I think that’s a reasonable comparison - the image of spherical harmonics halfway down this page is perhaps helpful to visualize how higher order components add spatial resolution.
The short answer is that Ambisonics is essentially a set of ideas and techniques for working with (holophonic) soundfields built around the Spherical Harmonic Transform (STH). The SHT is the FT over the surface of the sphere. We can think of the SH coefficients (Ambisonics channels) as “spatial bins”. And, we can think of Ambisonic order as being equivalent to FFT size.
The Ambisonic Enlightenment page offers a walkthrough of some important issues regarding the framing of Ambisonics. In particular, the question of sweet spot is reviewed here. Basic implications of Ambisonic order are reviewed here.
@shiihs, Ambisonics is both a deep and wide topic! Try (w/ the ATK):
As @jamshark70 points out, just like we can mix stereo sources together, we can mix Ambisonic encoded sources. These could be synthetic, or recorded from a SoundField microphone (for FOA), Eigenmike (for HOA). (Other hardware is available, too!!)
Once we have a mix, just like in stereo, any processing will affect the complete mix.* In principle, just like in stereo, if we want to process** separate Ambisonic streams separately, we need to do so before we mix.
*Actually, we can do beamforming, to select a part of the mix, process, and then re-inject into the soundfield. Some examples can be found here.
Questions about sweet spot and Ambisonics are often misunderstood, and the situation is sometimes substantially overstated (e.g. ‘there is no sweet spot’). In practice, I think performance at higher orders tends to be comparable to other approaches. (You can see this from the plots in the link above.) It’s important to realise that precedence effect is not trumped by ambisonics, and very much applies. (Indeed it can be worse with non ‘in phase’ approach since localisation can be 180 degrees wrong, though thankfully this is not usually a problem with modern decoders.) In general the sweet spot (at least as ambisonics usually defines this) is small, and indeed much smaller than is relevant for concert presentation. (Probably much smaller than you think! Haha!)
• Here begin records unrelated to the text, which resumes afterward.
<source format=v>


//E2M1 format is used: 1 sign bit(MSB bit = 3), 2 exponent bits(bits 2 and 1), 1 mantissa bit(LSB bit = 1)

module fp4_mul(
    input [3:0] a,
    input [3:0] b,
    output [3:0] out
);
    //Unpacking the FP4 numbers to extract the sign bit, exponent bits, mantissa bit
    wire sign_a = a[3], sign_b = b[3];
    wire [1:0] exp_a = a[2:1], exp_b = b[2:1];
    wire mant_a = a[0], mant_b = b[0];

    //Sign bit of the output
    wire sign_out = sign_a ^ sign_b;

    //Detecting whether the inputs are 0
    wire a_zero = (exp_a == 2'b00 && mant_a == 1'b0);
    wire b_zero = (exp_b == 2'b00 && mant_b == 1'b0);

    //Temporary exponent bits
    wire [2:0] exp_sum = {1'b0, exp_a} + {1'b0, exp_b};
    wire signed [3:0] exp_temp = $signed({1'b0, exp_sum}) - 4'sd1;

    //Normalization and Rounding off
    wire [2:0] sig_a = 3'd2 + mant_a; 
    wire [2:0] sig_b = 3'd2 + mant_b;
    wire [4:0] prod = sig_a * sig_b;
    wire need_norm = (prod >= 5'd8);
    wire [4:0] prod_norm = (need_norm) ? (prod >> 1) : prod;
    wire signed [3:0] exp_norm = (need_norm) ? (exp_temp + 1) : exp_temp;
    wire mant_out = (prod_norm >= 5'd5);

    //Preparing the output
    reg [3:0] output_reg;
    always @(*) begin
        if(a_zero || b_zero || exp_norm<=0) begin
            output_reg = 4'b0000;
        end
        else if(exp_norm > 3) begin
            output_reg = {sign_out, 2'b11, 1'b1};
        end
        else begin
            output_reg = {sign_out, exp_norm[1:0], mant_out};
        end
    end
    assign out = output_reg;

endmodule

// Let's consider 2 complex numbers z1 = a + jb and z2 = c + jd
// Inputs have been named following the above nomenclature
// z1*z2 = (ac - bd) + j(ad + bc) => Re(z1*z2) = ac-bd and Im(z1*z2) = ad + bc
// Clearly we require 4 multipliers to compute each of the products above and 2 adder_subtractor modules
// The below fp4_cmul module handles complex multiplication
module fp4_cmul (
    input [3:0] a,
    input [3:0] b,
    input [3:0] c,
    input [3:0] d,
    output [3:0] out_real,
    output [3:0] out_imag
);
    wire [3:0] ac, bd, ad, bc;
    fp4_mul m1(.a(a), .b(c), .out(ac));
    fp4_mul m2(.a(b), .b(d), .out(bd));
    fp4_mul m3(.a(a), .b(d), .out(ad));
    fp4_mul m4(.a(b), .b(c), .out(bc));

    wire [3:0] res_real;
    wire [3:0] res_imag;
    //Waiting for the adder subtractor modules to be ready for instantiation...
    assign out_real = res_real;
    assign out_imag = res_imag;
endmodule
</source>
In practice, this luckily doesn’t matter so much however, and a variety of factors affect listener experience. For example, while pairwise panning tends to be best in testing for point source localisation from an ideal listening position, ambisonics can have a ‘smoother’ sense of graduated space, since it should never have a source on only one speaker. This smooths out localisation blur and is less likely to get an ‘in the box effect’ when panning to exact speaker directions. (As an aside, VBAP’s spread parameter exists exactly to overcome this issue with pairwise panning, even though it makes point source localisation worse!)
This ‘wronger but nicer’ aspect can be very desirable, and is a principle worth considering in general with spatialisation systems. Qualitative aspects are under discussed or ignored! How approaches ‘go wrong’ outside the ideal listening area is similarly very important, and ambisonics tends to do pretty well with that. (i.e. wrong, but not too wrong with most common ambisonics decoding schemes). How ‘right’ does your music need to be is something else to keep in mind.
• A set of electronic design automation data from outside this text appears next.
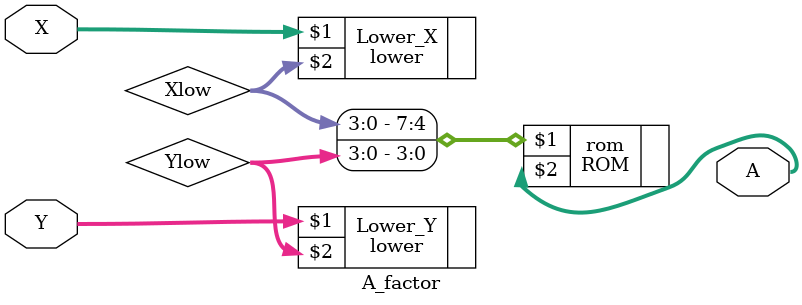
<source format=v>
module A_factor (X, Y, A);
	input [7:0] X;
	input [7:0] Y;
	output [7:0] A;
	
	wire [3:0] Xlow;
	wire [3:0] Ylow;

	lower Lower_X (X, Xlow);
	lower Lower_Y (Y, Ylow);
	ROM rom ({Xlow, Ylow}, A);

endmodule

</source>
A final point is that results vary substantially by decoder type, especially with irregular speaker arrays. (Technically anything that isn’ a Platonic solid for 3D arrays). Parametric decoders, many of which use VBAP like approaches based on analysed sources or critical bands, can give very good point source and transient localisation, but at the expense of some artifacts. YMMV!
The ambisonic enlightenment article (and all the other ATK docs) is among some of the best info you can find on ambisonics out there. Highly recommend everyone try it.